我不知道我完成得如何,只是在舞台上听着欢呼,肾上腺素升高,好像有种认知,我是被人注视着的。

公演结束后,公司组织了一个握手会,我们来不及卸妆和换衣服就直接和粉丝见面。

我们的粉丝大多数都是女孩,握手会来的粉丝不多,是从来现场的200个粉丝里抽了50个,很快就签完手幅和明信片,程浔那边人多,我这没几个。

我有些累了,有点想睡觉,左边的人就拿手臂撞了我一下,我清醒过来,要是在握手会上睡着,被拍到的话可太糟糕了。
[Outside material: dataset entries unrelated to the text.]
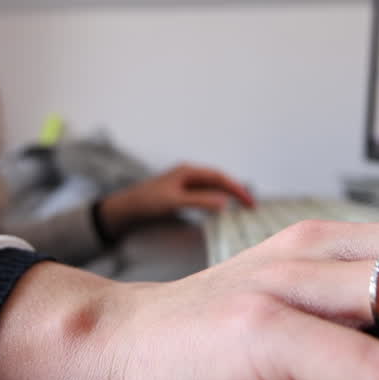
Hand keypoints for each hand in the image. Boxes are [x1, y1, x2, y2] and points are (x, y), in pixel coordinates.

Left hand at [98, 163, 255, 236]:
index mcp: (188, 171)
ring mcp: (185, 182)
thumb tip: (224, 202)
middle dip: (236, 191)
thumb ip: (199, 201)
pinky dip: (217, 199)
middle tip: (252, 206)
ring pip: (213, 186)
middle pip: (218, 180)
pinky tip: (222, 207)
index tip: (249, 201)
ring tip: (243, 207)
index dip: (236, 188)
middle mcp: (188, 173)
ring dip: (228, 195)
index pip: (219, 177)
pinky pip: (205, 193)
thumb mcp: (174, 201)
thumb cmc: (147, 202)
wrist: (127, 207)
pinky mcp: (182, 191)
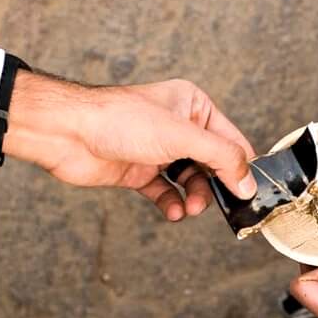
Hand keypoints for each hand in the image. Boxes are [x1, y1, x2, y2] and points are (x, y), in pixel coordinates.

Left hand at [1, 70, 257, 220]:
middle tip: (217, 205)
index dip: (241, 167)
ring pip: (190, 181)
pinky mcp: (139, 171)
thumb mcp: (181, 135)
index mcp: (192, 105)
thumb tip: (247, 181)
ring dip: (194, 198)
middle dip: (215, 186)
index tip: (249, 193)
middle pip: (212, 164)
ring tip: (189, 208)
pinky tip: (172, 212)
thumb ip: (220, 157)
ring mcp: (158, 150)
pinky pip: (166, 192)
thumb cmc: (119, 120)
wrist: (68, 133)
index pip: (230, 139)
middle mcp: (178, 126)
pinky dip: (172, 204)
我以为是裴斯年提醒的我,便感激地说谢谢,结果裴斯年坐在我右边,签名签到忙不过来,提醒我的,是跟我一样粉丝不怎么多的贺言西。

他的手臂还紧贴着我的手臂上,我又闻到了那股玫瑰味儿,不过这个时候的玫瑰味比公演前好闻多了,透着股慵懒劲儿,他坐得太近,我又觉得后颈隐隐发热。
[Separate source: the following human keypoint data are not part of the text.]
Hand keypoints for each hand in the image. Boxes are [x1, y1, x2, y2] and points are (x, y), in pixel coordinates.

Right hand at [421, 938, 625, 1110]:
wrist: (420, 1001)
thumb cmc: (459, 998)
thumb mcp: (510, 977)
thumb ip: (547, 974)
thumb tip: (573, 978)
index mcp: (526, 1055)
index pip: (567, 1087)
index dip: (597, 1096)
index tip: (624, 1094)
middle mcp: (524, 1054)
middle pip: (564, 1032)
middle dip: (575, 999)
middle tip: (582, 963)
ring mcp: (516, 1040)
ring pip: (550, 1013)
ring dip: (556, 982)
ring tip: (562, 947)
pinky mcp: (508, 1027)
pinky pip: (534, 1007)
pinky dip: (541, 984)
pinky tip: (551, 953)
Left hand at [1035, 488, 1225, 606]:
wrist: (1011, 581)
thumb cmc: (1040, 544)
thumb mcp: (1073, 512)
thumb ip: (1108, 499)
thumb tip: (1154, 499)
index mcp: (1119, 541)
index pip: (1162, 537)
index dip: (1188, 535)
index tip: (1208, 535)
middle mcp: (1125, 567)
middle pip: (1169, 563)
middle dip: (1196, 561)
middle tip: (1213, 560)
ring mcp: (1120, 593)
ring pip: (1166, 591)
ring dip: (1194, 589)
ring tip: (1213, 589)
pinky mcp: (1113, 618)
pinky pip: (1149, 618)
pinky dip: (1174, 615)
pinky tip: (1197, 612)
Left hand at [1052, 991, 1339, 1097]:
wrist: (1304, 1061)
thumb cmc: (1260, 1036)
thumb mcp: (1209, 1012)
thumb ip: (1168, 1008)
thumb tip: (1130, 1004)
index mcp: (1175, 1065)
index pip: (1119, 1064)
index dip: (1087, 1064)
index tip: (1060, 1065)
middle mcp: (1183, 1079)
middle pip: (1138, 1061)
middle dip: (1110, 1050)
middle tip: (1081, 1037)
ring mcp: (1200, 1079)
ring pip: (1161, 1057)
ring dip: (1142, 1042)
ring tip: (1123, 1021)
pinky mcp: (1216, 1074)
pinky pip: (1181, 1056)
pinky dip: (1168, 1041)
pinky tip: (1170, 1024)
这时正好有个粉丝过来,我连忙扬起笑容营业,小女孩捂着嘴快说不出话,我温柔地瞧她,“别紧张,感谢你今天来看演出。”

“我我我.......我很喜欢你们!新历2815年我就关注你们了!”

这是个老粉儿,我便说谢谢,和她聊了几句。

她又拿出一个手幅,眼看着更紧张了,不停看我,又看了眼贺言西。

我才注意到,这是双人手幅,上面印着我和贺言西对视的照片,中间写着——你是我眼里的漫天星河。

这不仅是个老粉丝,还是我和贺言西的CP粉。

女孩儿脸涨得通红,我也感觉我的脸烧慌,不过今天表演粉底打得够厚,什么都看不出来。

等我签完名字,那女孩好像欲言又止,不停看贺言西。

今天贺言西化了舞台妆,因为曲目的关系,所以化得比较重,又带着alpha的颈环,黑色的金属颈环套在脖颈上,一副凶悍的样子。
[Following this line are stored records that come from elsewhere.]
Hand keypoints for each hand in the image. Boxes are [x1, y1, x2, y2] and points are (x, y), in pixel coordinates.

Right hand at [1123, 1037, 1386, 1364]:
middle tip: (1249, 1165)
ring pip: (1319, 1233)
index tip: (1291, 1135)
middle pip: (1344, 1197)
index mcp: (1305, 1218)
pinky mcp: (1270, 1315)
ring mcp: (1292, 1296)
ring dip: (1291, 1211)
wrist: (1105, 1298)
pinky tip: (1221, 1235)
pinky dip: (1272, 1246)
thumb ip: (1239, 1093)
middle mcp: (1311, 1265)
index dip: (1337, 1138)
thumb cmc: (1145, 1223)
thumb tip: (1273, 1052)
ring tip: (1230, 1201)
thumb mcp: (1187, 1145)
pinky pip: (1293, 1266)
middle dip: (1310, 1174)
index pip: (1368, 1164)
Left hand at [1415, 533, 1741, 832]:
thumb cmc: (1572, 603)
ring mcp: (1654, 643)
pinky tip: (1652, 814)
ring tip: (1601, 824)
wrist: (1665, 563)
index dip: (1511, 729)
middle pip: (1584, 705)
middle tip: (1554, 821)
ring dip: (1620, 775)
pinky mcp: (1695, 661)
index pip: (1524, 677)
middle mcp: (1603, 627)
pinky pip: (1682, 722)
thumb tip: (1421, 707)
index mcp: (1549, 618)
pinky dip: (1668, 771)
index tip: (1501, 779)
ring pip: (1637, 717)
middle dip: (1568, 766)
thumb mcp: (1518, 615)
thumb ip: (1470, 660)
成年alpha在密闭的公共场合都要戴颈环,这是为了保护omega,如果不小心碰上发热期的omega,他们不至于被信息素冲昏了头脑作出什么事情。

颈环检测到信息素达到峰值,便会自动给alpha注射抑制剂。其实omega也应该佩戴,毕竟被标记的是他们,但因为多年前的平权运动,说omega带颈环属于被害者有罪论,于是便开发了alpha带的颈环,意为约束和控制。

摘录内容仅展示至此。